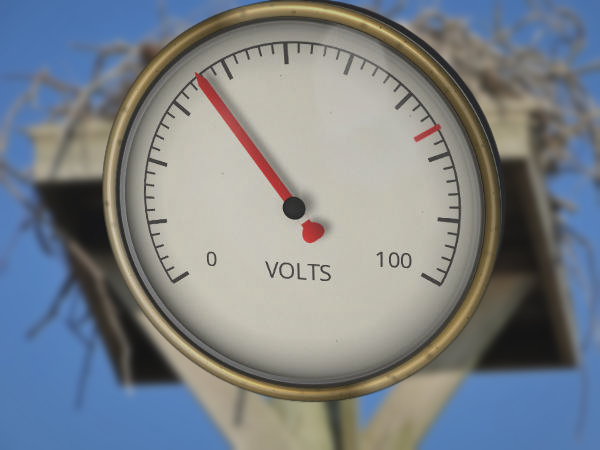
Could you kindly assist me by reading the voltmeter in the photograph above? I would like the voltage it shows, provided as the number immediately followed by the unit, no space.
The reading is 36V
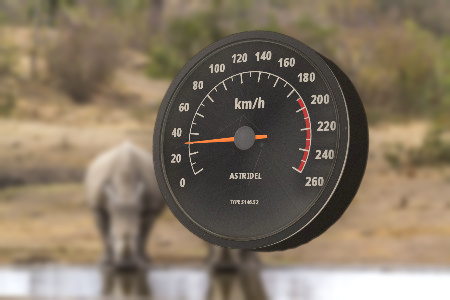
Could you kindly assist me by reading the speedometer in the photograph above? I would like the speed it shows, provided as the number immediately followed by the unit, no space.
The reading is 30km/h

---

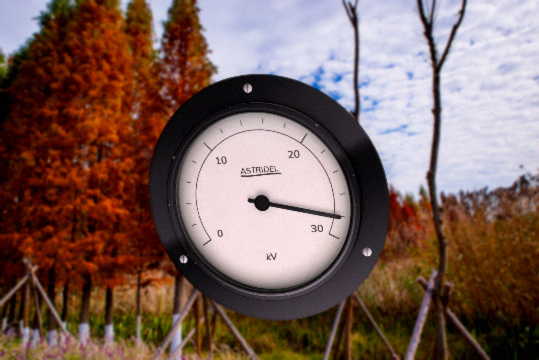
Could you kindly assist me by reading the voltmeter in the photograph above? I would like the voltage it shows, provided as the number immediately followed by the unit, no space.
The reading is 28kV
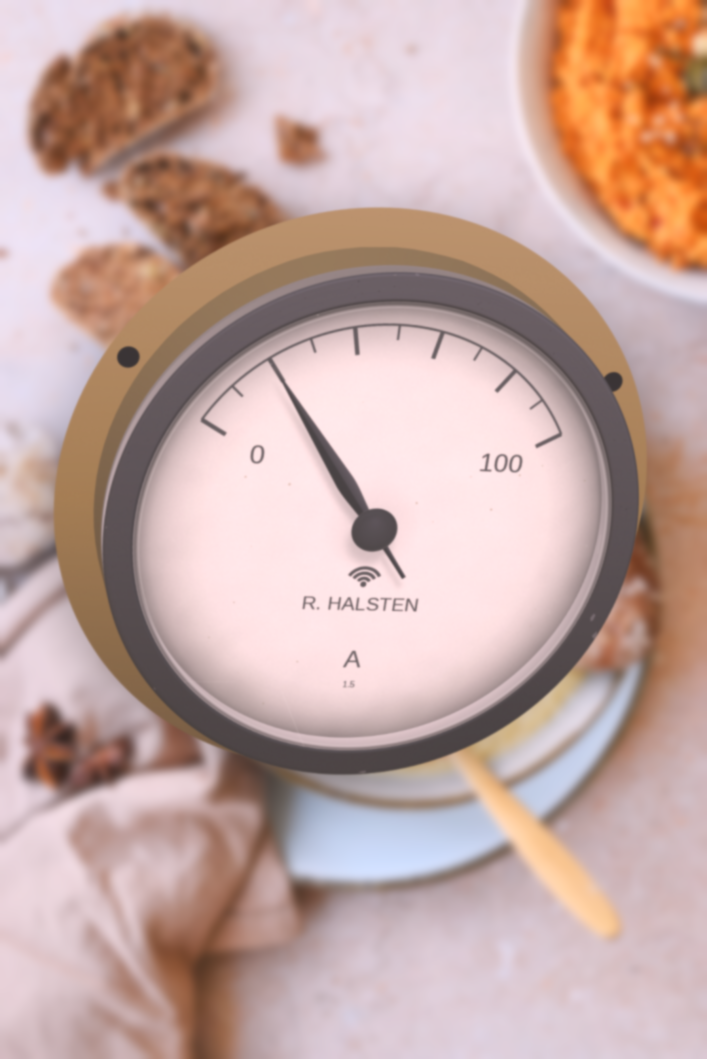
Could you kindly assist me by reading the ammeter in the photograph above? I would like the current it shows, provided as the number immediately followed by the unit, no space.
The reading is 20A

■ **EXERCISE DETAILS**:
Identify each line in the items above that contains the word "like" and copy those lines in full.

■ **RESPONSE TO THE TASK**:
Could you kindly assist me by reading the voltmeter in the photograph above? I would like the voltage it shows, provided as the number immediately followed by the unit, no space.
Could you kindly assist me by reading the speedometer in the photograph above? I would like the speed it shows, provided as the number immediately followed by the unit, no space.
Could you kindly assist me by reading the voltmeter in the photograph above? I would like the voltage it shows, provided as the number immediately followed by the unit, no space.
Could you kindly assist me by reading the ammeter in the photograph above? I would like the current it shows, provided as the number immediately followed by the unit, no space.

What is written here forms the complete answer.